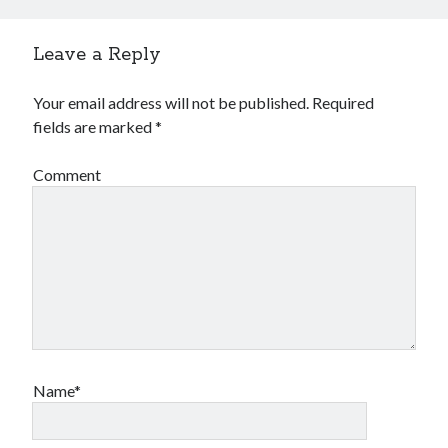
Leave a Reply
Your email address will not be published.
Required
fields are marked
*
Comment
Name*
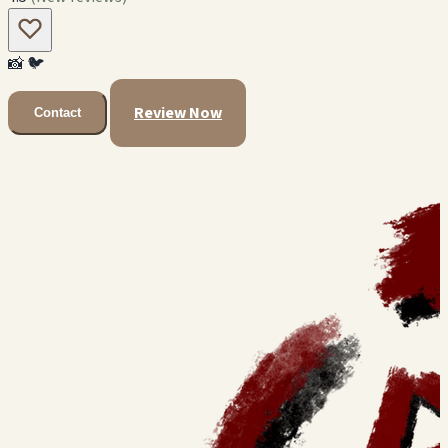
📸
🐦
Review Now
Contact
* * * * * * *
● Assigned task: Please reproduce the material above in full with "Reply" swapped for "Response" and every other line unchanged, leaving the pictures out.

● Result of the task:
Leave a Response
Your email address will not be published.
Required
fields are marked
*
Comment
Name*
📸
🐦
Review Now
Contact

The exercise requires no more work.